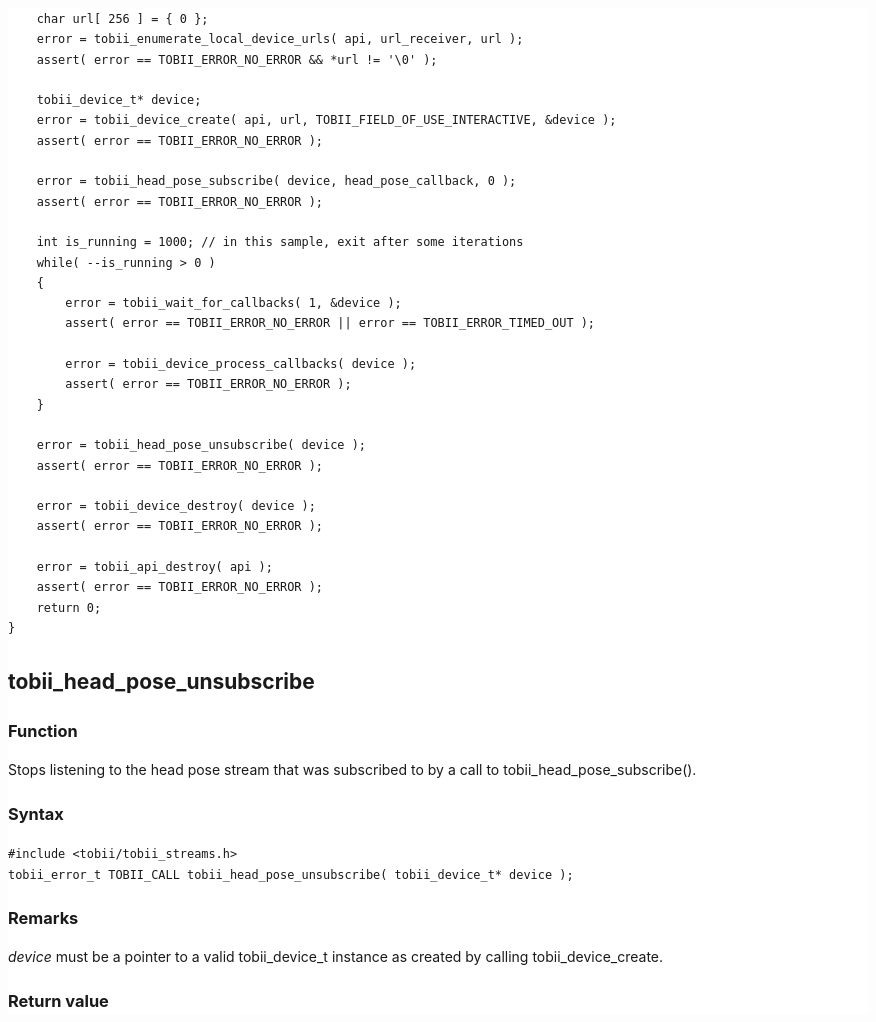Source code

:         char url[ 256 ] = { 0 };
        error = tobii_enumerate_local_device_urls( api, url_receiver, url );
        assert( error == TOBII_ERROR_NO_ERROR && *url != '\0' );

        tobii_device_t* device;
        error = tobii_device_create( api, url, TOBII_FIELD_OF_USE_INTERACTIVE, &device );
        assert( error == TOBII_ERROR_NO_ERROR );

        error = tobii_head_pose_subscribe( device, head_pose_callback, 0 );
        assert( error == TOBII_ERROR_NO_ERROR );

        int is_running = 1000; // in this sample, exit after some iterations
        while( --is_running > 0 )
        {
            error = tobii_wait_for_callbacks( 1, &device );
            assert( error == TOBII_ERROR_NO_ERROR || error == TOBII_ERROR_TIMED_OUT );

            error = tobii_device_process_callbacks( device );
            assert( error == TOBII_ERROR_NO_ERROR );
        }

        error = tobii_head_pose_unsubscribe( device );
        assert( error == TOBII_ERROR_NO_ERROR );

        error = tobii_device_destroy( device );
        assert( error == TOBII_ERROR_NO_ERROR );

        error = tobii_api_destroy( api );
        assert( error == TOBII_ERROR_NO_ERROR );
        return 0;
    }




tobii_head_pose_unsubscribe
---------------------------

### Function

Stops listening to the head pose stream that was subscribed to by a call to tobii_head_pose_subscribe().


### Syntax

    #include <tobii/tobii_streams.h>
    tobii_error_t TOBII_CALL tobii_head_pose_unsubscribe( tobii_device_t* device );


### Remarks

*device* must be a pointer to a valid tobii_device_t instance as created by calling tobii_device_create.


### Return value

************

What you are asked to do
No pictures belong in the copy. Repeat the listing above exactly.

Solution
Source code

:         char url[ 256 ] = { 0 };
        error = tobii_enumerate_local_device_urls( api, url_receiver, url );
        assert( error == TOBII_ERROR_NO_ERROR && *url != '\0' );

        tobii_device_t* device;
        error = tobii_device_create( api, url, TOBII_FIELD_OF_USE_INTERACTIVE, &device );
        assert( error == TOBII_ERROR_NO_ERROR );

        error = tobii_head_pose_subscribe( device, head_pose_callback, 0 );
        assert( error == TOBII_ERROR_NO_ERROR );

        int is_running = 1000; // in this sample, exit after some iterations
        while( --is_running > 0 )
        {
            error = tobii_wait_for_callbacks( 1, &device );
            assert( error == TOBII_ERROR_NO_ERROR || error == TOBII_ERROR_TIMED_OUT );

            error = tobii_device_process_callbacks( device );
            assert( error == TOBII_ERROR_NO_ERROR );
        }

        error = tobii_head_pose_unsubscribe( device );
        assert( error == TOBII_ERROR_NO_ERROR );

        error = tobii_device_destroy( device );
        assert( error == TOBII_ERROR_NO_ERROR );

        error = tobii_api_destroy( api );
        assert( error == TOBII_ERROR_NO_ERROR );
        return 0;
    }




tobii_head_pose_unsubscribe
---------------------------

### Function

Stops listening to the head pose stream that was subscribed to by a call to tobii_head_pose_subscribe().


### Syntax

    #include <tobii/tobii_streams.h>
    tobii_error_t TOBII_CALL tobii_head_pose_unsubscribe( tobii_device_t* device );


### Remarks

*device* must be a pointer to a valid tobii_device_t instance as created by calling tobii_device_create.


### Return value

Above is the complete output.